I have the following overloaded method which input can be a Option[String] or Option[Seq[String]]:
def parse_emails(email: => Option[String]) : Seq[String] = {
email match {
case Some(e : String) if e.isEmpty() => null
case Some(e : String) => Seq(e)
case _ => null
}
}
def parse_emails(email: Option[Seq[String]]) : Seq[String] = {
email match {
case Some(e : Seq[String]) if e.isEmpty() => null
case Some(e : Seq[String]) => e
case _ => null
}
}
I want to use this method from Spark, so I tried to wrap them as a udf:
def parse_emails_udf = udf(parse_emails _)
But I am getting the following error:
error: ambiguous reference to overloaded definition,
both method parse_emails of type (email: Option[Seq[String]])Seq[String]
and method parse_emails of type (email: => Option[String])Seq[String]
match expected type ?
def parse_emails_udf = udf(parse_emails _)
Is it possible to define a udf which could wrap both alternative?

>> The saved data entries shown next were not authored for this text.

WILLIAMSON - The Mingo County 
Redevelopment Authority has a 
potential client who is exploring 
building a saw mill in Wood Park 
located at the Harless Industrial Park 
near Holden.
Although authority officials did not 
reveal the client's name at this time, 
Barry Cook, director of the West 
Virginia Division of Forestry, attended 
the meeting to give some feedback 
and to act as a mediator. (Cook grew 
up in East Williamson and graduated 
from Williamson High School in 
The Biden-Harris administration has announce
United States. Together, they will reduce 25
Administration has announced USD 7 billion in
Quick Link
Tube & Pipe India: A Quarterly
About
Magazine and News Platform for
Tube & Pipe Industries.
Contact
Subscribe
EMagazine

Or could it be possible to create two udfs with same name each pointing to one of the overloaded options? I tried below approach, but throws another error:
def parse_emails_udf = udf(parse_emails _ : Option[Seq[String]])
error: type mismatch;
found : (email: Option[Seq[String]])Seq[String] <and> (email: => Option[String])Seq[String]
required: Option[Seq[String]]
def parse_emails_udf = udf(parse_emails _ : Option[Seq[String]])
CodePudding user response:
Option[String] and Option[Seq[String]] have the same erasure Option, so even if Spark supported udf overloading it wouldn't work.
What you can do is create one function that accepts anything, then match on the argument and handle the different cases:
def parseEmails(arg: Option[AnyRef]) = arg match {
case Some(x) =>
x match {
case str: String =>
??? // todo
case s: Seq[String] =>
??? // todo
case _ =>
throw new IllegalArgumentException()
}
case None =>
??? // todo
}